With the Q-SYS Full Stack AV Platform, traditional AV applications are expanded. Its network-first, software-defined architecture and open API bring traditional AV equipment such as cameras, microphones, and speakers as well as third-party devices such as shading, lighting, and environmental controls into a single connected system. A lobby extends its background audio into an adjacent cafeteria. That same cafeteria becomes an all-hands space by adding a camera and microphones, without installing anything new.
That connected layer also changes how IT, Facilities and HR manage their entire estate. Q-SYS Reflect gives teams a centralized view across every space type, letting them identify and resolve issues before users notice them rather than after a support ticket arrives.
Q-SYS offers a broad portfolio of devices certified for Teams giving deployment teams flexibility to purpose-build to the needs of each unique space, cutting the deployment variability that comes with device-by-device procurement across different vendors and integrators.
The Microsoft EC1 Deployment
The clearest large-scale example of this approach is Microsoft’s own Experience Center 1 (EC1) facility EC1 is Microsoft’s flagship customer engagement and innovation destination, located on the company’s Redmond, Washington campus. The center is built primarily for executives, decision‑makers, and enterprise customers who want to move from AI strategy to real business outcomes.
The Q-SYS deployment at EC1 covers more than 1,200 endpoints that spans every space type: meeting rooms, collaboration spaces, divisible spaces, open-plan areas, and common spaces.
The decision came down to one requirement above all others: the ability to move at the speed of innovation. “Microsoft needed a connected environment that could keep pace with innovation across hundreds of spaces and use cases, adapting to that almost on a daily basis,” Bhagat says.
“They chose Q-SYS because it can evolve continuously. You can add new capabilities because it’s software defined, reconfigure experiences quickly, and showcase what’s next without re-architecting the underlying solution.”
The facility exists to show what modern workplace technology can do. Updating and reconfiguring without replacing the underlying infrastructure was not a nice-to-have. It was a core requirement that a device-by-device approach could not meet.
Rethinking TCO Across the Estate
The financial case for platform-based AV is not always obvious if you evaluate it at room level alone. Bhagat argues the calculation changes when you look across the full estate and over time.

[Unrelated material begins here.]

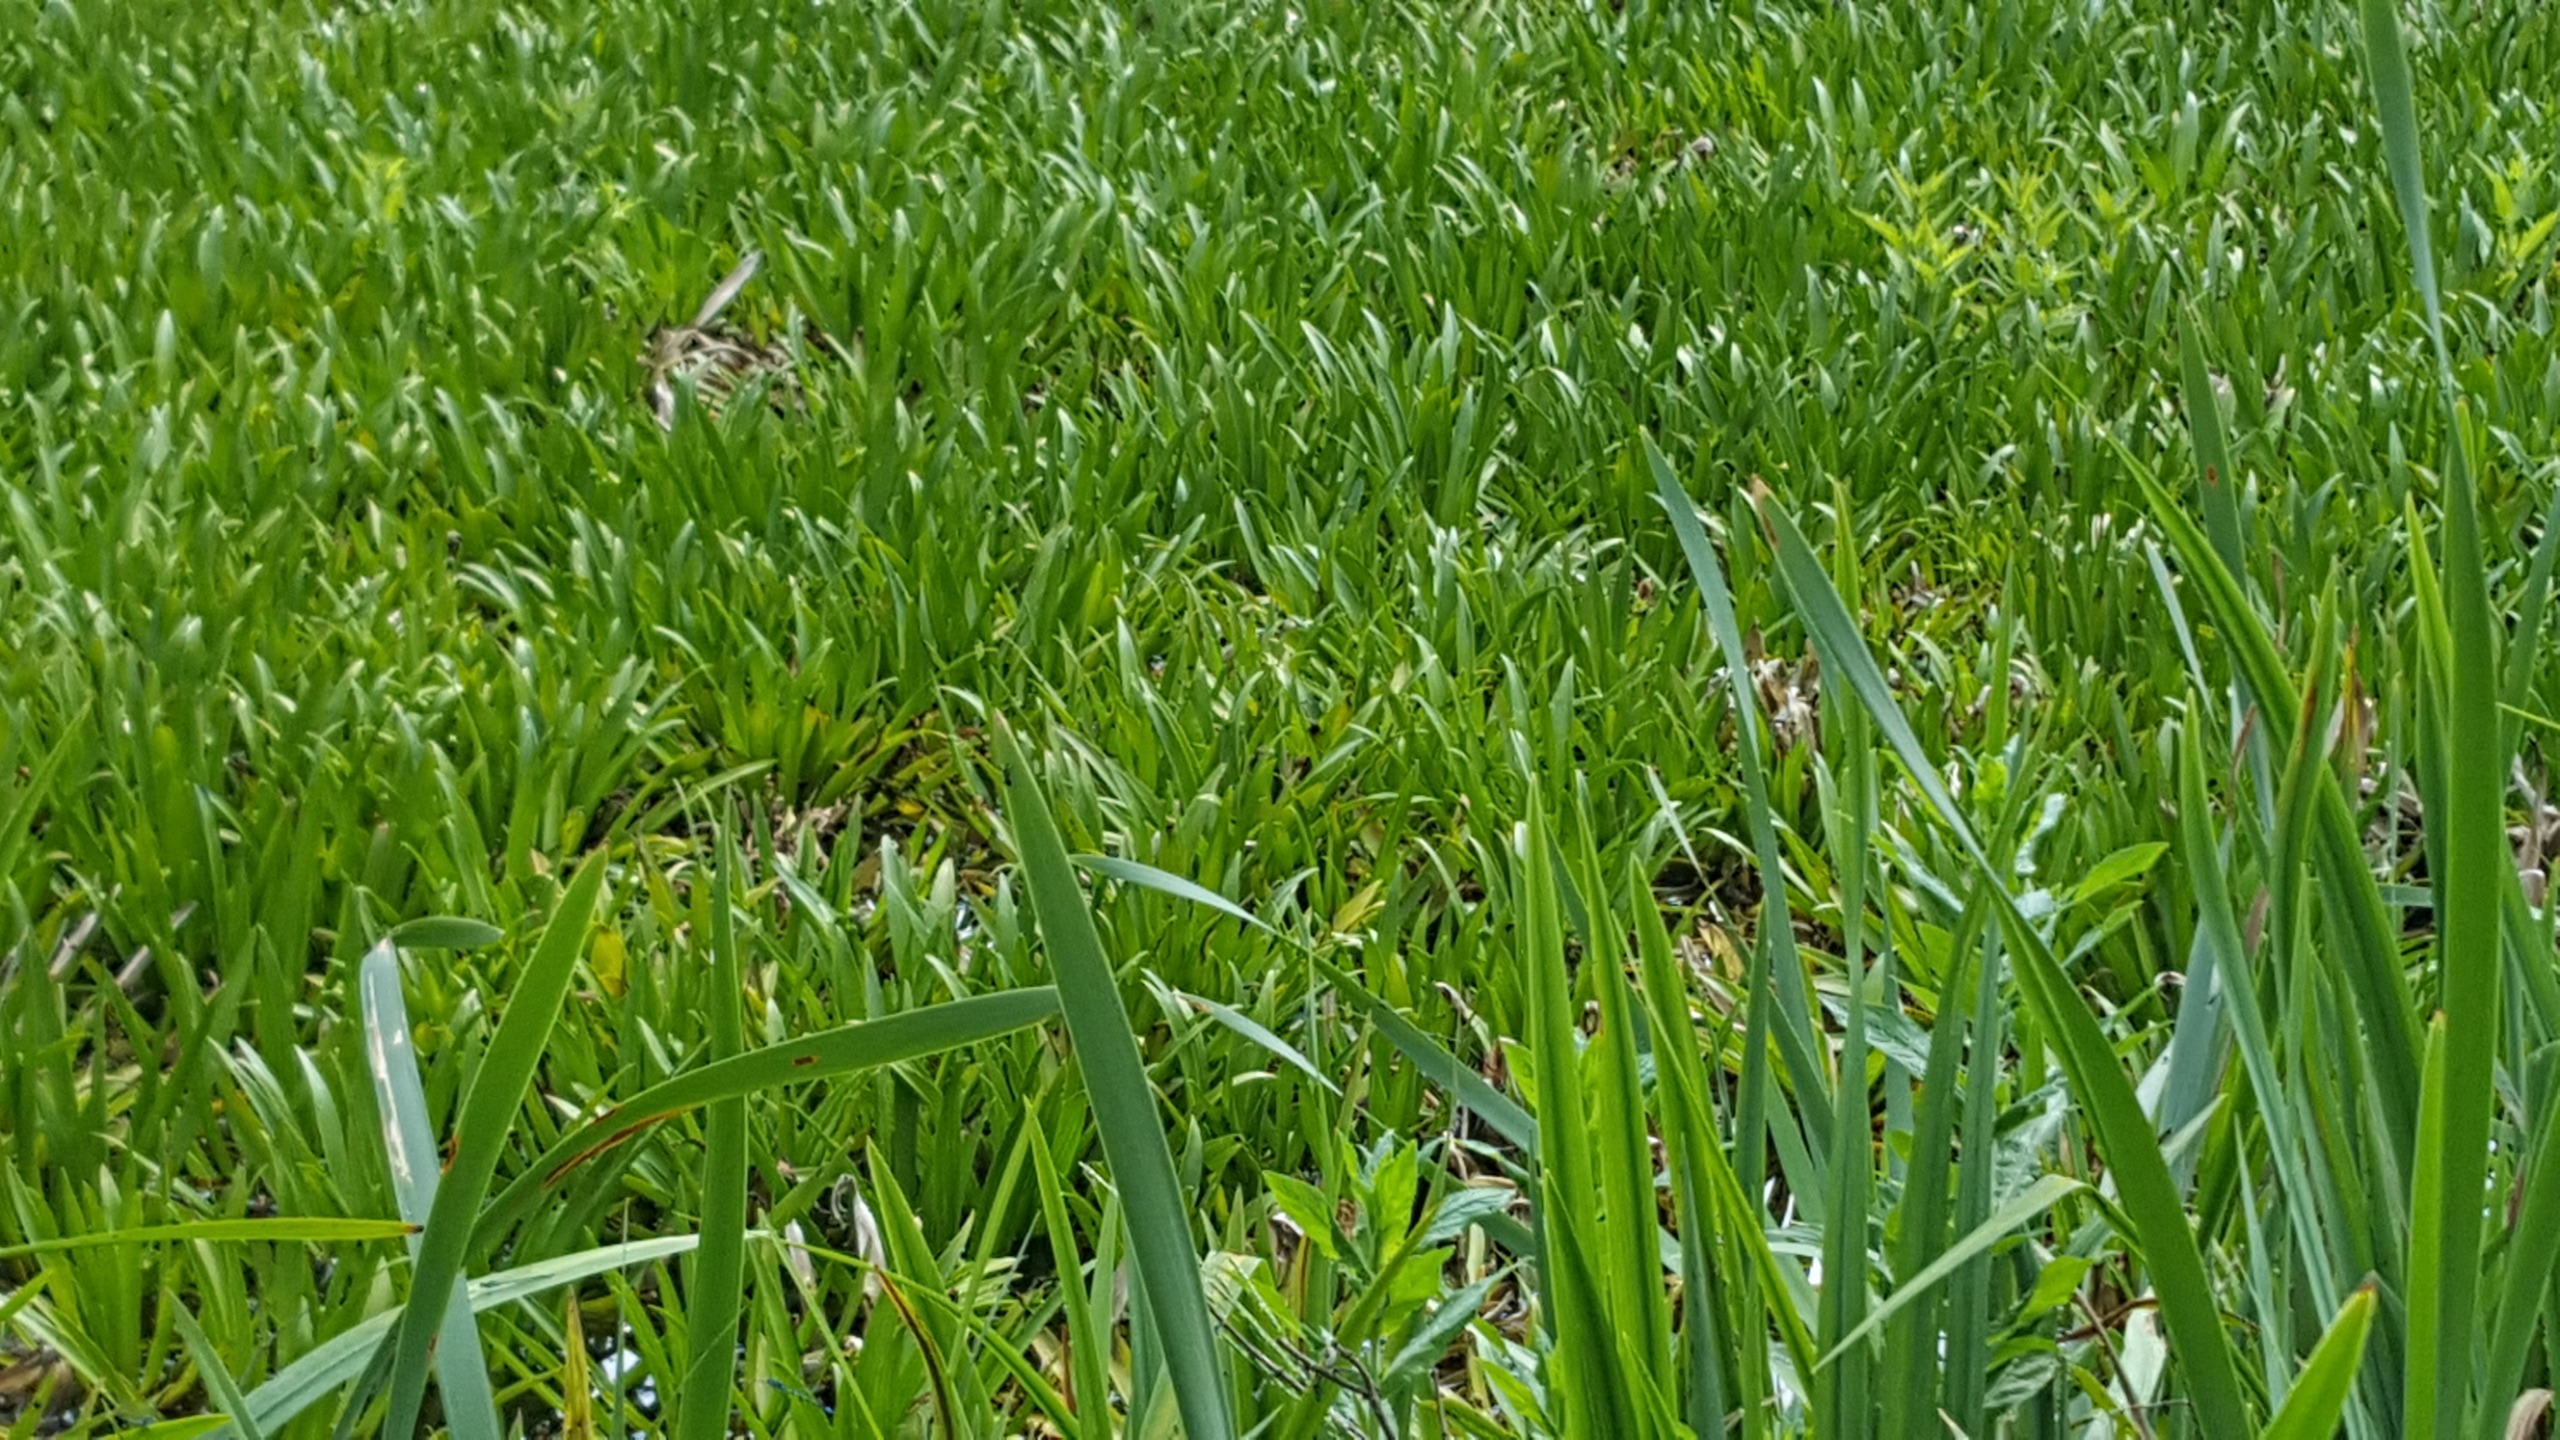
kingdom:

“Estate-level total cost of ownership is not just about what you spend today. It’s about how long that investment remains valuable,” he says.
“Platforms that can reuse the same application and spread it across different areas, add new capabilities without ripping out hardware, can help reduce duplication, simplify support, and create long-term savings. You’re not replicating individual systems in different areas of your business.”
In practical terms, consider a capability like background music, digital signage, or a room booking workflow. Once a team deploys it on the platform, they can extend it to any space that needs it, rather than buying it separately for each location. The unit of measure shifts from the room to the estate.
The Underlying Question for Enterprise IT Teams
For organisations that have committed to Microsoft Teams, the question isn’t whether to revisit that decision. It is what AV infrastructure to build beneath it. Does that infrastructure serve the full estate or just the meeting room? Bhagat says:
“The most important decision is whether they’re going to unlock insights from these deployed spaces, or leave that value on the table.”
Working alongside tools like Microsoft Copilot and Microsoft Places, a platform like Q-SYS extends the value of a Teams investment beyond the meeting room and into every space where work happens. The meeting room brief is solved. The workplace brief is still open.